Summarizing by Amir Shachmurove

Michael Holland, et al v. Westmoreland Coal Company

Case Type:
Case Status:
19-20066 (5th Circuit, Aug 04,2020) Published
In reconciling provisions of the Coal Act and the Bankruptcy Code, the Fifth Circuit agrees with the Eleventh Circuit that a debtor coal company's payment obligations under the Coal Act may be modified via 11 U.S.C. 1114, provided that the bankruptcy court finds avoiding liability under the Coal Act is not the principal purpose of the underlying transaction.
Procedural context:
Direct appeal of Bankruptcy Court judgment rejecting a request for declaratory judgment action filed by the trustees of benefit plans established for retired mine workers.
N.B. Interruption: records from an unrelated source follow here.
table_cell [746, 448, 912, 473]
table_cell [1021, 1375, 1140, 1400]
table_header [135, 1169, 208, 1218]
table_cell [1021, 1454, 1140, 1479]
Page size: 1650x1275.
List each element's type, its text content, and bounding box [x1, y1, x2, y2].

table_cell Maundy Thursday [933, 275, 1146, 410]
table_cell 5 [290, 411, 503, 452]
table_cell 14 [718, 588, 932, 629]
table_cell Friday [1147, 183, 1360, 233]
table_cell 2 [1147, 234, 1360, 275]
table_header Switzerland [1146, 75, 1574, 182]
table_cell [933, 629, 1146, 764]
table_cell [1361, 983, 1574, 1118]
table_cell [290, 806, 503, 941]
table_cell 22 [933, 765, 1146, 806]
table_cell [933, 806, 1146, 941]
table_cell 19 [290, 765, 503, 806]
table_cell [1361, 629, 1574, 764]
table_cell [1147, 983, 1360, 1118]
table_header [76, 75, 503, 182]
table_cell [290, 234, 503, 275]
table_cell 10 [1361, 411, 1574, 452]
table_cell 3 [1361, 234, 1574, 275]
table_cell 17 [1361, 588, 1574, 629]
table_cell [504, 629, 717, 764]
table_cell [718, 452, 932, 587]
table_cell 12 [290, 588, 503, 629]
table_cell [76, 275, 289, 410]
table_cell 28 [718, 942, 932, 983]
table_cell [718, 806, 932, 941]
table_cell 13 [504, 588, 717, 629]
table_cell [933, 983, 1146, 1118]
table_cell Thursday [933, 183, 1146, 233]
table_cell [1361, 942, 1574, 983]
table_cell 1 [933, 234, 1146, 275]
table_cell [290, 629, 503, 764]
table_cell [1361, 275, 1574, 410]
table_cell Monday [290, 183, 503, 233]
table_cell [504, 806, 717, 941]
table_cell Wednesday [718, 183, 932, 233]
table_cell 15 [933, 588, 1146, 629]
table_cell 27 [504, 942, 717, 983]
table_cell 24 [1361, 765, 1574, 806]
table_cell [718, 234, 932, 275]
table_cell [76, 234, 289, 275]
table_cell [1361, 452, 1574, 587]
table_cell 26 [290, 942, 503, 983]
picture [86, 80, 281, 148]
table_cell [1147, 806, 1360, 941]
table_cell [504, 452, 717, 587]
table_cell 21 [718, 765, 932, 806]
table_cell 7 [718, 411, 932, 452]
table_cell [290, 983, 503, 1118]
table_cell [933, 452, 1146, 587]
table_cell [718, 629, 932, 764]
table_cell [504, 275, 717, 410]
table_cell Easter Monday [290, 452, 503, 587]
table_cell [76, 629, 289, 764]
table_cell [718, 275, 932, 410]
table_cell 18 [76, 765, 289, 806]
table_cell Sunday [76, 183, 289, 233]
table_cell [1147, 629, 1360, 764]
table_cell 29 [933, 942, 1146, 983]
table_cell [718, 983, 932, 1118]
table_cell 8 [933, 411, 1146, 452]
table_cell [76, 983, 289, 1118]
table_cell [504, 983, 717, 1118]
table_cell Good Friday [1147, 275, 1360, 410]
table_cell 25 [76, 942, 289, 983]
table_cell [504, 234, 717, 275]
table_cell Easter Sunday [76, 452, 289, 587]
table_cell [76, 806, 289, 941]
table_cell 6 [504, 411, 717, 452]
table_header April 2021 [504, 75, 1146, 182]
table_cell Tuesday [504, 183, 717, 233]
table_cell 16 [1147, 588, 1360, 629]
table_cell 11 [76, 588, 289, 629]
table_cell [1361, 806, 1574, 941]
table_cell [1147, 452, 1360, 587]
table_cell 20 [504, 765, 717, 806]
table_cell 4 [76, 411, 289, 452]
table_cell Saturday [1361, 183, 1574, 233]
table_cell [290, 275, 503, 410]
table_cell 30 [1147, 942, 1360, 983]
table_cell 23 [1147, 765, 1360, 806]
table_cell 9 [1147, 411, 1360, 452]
Westmoreland Coal Company sought to sell its assets under Section 363. Every bidder conditioned its offer on the termination of successor liability for Westmoreland's obligations under the Coal Industry Retiree Health Benefit Act of 1992 ("Coal Act"), The Coal Act requires many coal producers, including Westmoreland, and any purchaser of substantially all of an included producer's assets, to pay premiums to retirement plans created by Congress to provide benefits for retired miners. Westmoreland proposed modifying its premium obligations under 11 U.S.C. 1114. The retirement plans' Trustees filed an adversary proceeding seeking a declaratory judgment that Westmoreland's obligation to pay premiums under the Coal Act are not "retiree benefits" and thus cannot be modified under Section 1114. Westmoreland moved for a Rule 12(c) judgment on the pleadings. While that motion was pending, the Eleventh Circuit issued an opinion wherein it determined that a different coal company's Coal Act obligations were "retiree benefits" subject to modification under Section 1114. See In re Walter Energy, Inc., 911 F.3d 1121 (11th Cir. 2018). Soon thereafter, the bankruptcy court issued an opinion arriving at the same conclusion, and certified its judgment for a direct appeal to the Fifth Circuit. Per the Fifth Circuit opinion, the decision does not affect the level of benefits mine workers will receive; it simply means that taxpayers, not Westmoreland, will fund more of those benefits.